A quick search of the blog turned up zip on today’s featured bird which is a tad bittersweet. On the sweet side this means an official new check mark in the bird list – yeah!. On the less sweet side it means I do not have any better pictures of this bird. If the Nuthatch shots in the previous post were a step forward, this just might be a tiny step backward (for the moment).
This has to be one of the easier birds to identify.
Not a lot of birds out there sporting a dominant color palette of orange and black. When you see one, most of us immediately think Baltimore Oriole. There are some variations of the Oriole and an orange bearing Redpoll, but for the most part this bird stands out on its own – and not hurt by having a Major League Baseball team named after it. Since the previous shot was rather weak when it comes to bird photography, I went in search of a better one. All the archives could produce .. of those processed to this point .. was the following flight shot which lacks some crispness on the body, but I do like the motion composition in the wings.

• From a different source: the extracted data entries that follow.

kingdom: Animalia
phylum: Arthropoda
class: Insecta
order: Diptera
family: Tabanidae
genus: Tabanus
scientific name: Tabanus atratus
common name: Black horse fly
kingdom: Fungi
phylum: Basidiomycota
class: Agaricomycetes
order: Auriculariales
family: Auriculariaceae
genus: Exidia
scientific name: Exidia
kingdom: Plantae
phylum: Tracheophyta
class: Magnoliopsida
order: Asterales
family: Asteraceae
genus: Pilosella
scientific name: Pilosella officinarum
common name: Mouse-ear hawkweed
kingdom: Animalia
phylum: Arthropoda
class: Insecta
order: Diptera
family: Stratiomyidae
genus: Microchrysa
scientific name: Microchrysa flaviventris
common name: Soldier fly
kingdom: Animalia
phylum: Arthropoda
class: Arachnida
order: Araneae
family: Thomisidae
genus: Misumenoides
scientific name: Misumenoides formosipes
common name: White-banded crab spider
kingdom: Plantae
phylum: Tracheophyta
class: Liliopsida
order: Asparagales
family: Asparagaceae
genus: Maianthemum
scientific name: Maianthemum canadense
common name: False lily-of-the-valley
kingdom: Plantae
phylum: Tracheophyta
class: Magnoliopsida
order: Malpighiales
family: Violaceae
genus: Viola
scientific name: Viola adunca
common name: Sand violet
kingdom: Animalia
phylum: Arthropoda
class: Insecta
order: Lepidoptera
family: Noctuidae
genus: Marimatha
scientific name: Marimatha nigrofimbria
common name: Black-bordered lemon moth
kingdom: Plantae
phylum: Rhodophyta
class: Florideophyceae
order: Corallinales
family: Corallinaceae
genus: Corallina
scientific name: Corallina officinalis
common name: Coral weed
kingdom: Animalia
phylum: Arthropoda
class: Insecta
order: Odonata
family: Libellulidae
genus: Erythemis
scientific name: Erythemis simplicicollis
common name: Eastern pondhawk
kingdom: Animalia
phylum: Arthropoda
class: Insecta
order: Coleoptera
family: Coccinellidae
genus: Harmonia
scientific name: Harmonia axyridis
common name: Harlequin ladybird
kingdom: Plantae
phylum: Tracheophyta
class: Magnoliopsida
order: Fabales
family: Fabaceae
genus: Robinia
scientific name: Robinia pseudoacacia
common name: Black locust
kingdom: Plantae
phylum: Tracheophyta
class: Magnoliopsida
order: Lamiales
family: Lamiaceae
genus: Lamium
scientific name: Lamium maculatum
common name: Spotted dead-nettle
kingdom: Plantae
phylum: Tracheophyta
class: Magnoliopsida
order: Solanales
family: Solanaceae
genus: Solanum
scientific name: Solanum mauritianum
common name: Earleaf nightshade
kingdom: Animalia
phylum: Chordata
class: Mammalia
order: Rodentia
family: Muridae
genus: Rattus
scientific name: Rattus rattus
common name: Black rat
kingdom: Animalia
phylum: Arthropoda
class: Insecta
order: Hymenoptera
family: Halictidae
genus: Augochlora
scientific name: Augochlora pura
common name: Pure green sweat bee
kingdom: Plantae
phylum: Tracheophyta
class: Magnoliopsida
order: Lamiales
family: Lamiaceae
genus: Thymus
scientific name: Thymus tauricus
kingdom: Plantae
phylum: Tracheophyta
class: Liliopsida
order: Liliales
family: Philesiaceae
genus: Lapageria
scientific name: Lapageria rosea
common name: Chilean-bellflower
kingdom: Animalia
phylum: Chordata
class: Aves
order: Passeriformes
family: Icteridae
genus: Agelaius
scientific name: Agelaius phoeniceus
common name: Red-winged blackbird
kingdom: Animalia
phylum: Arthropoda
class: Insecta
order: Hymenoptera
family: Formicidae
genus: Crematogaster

My major problem is every time I see one of these beautiful birds, I’m sans camera – cue the Pileated Woodpecker lamenting. Clearly they know this and just do it as a means to taunt me for not catering to their feeding needs. There are seed and nectar feeders in the yard, but no fruit feeders. They just seem like too much work for a limited number of opportunities to actually see them. At least the Hummers basically hang out in close vicinity – these Orioles are a bit of recluse in my opinion. According to Cornell, they do not prefer the deep forest which may be one reason we have limited access to them (we live in the middle of a forest). They do make one cool nest – looks like a hanging sack of string. There are no shots of one in this set, but there are a couple in the hopper from another shoot – at the time I didn’t know what bird it belonged to, but solved that while researching for this post.
Hit the jump to see some less than spectacular shots of the Oriole.
Here is a another less than stellar shot taken at Banner Marsh. This one refused to make itself visible as I was shooting from the passenger window over the top of the car while Linda tried to maneuver me into position – what? don’t you know that is what UBs’ do!?!
Wanna guess how the Baltimore Oriole got its name? If you said it was because they only hang out in Baltimore you are wrong. If you responded that it is due to having the same colors as the coat of arms of Lord Baltimore then like me you read Wikipedia and therefore correct. Admittedly, that was completely new to me before this post. So was the news they will drink at Hummingbird feeders – never witness this with our feeders – actually thought they preferred oranges and stuff but looks like they are also insect eaters (including the Forest Tent Caterpillar Moth)
Here is an abstract shot for you more artistic people…
that translates into a crappy excuse for bad execution – as Rick Sammon says “One blurry picture is a mistake. Twenty blurry pictures is a style“. Pretty sure there might be a couple more shots of Orioles from last year. If I find them I’ll get them posted (assuming they are better than these)
I better go work on my photography game – have a great day!
3 thoughts on “Project Chekov: Oriole”
Orioles!! Matthew and I always looked for Orioles when we used to go birdwatching. One would often hang out very high in extremely tall tree in the preserve around here, but we did get shots of it down low a couple of times. Once we were leaving after a long morning and were lamenting the lack of Orioles when one landed on the fence post right next to us and looked at us. I’ll never forget that. And he stayed there while we took pictures. This may be the only case where we have better pictures of a bird species than you do.
I didn’t know why they are called Baltimore Orioles. And I still don’t know why they’re called “Orioles”. They are really beautiful. Their song or call or whatever is supposed to be very pretty, but I find it so-so. They do stand out when they’re flying with their brilliant orange color. I notice you didn’t provide the usual information on the coloring of the female–I assume they are more brown.
I’ve been challenged to get better pictures!! This might take a little while based on how infrequent we get to see them around here, but I’m never one to back away from a challenge. I should have mentioned the females also display the orange coloring (adults) but their black markings tend to be a little more dustier – you can spot the females adults pretty easy because they will not have a solid black head, rather some orange streaking will be present. The juvis do not appear to have the distinct black markings sporting a more overall yellowish palette like a large Goldenfinch. So, unlike most highly colored male birds, their mates are the usual drab brown (yeah for them!) Ironically, the first shot was of an Oriole high in the branches, but the fuzzy ones at the end were strangely hanging out in the brush.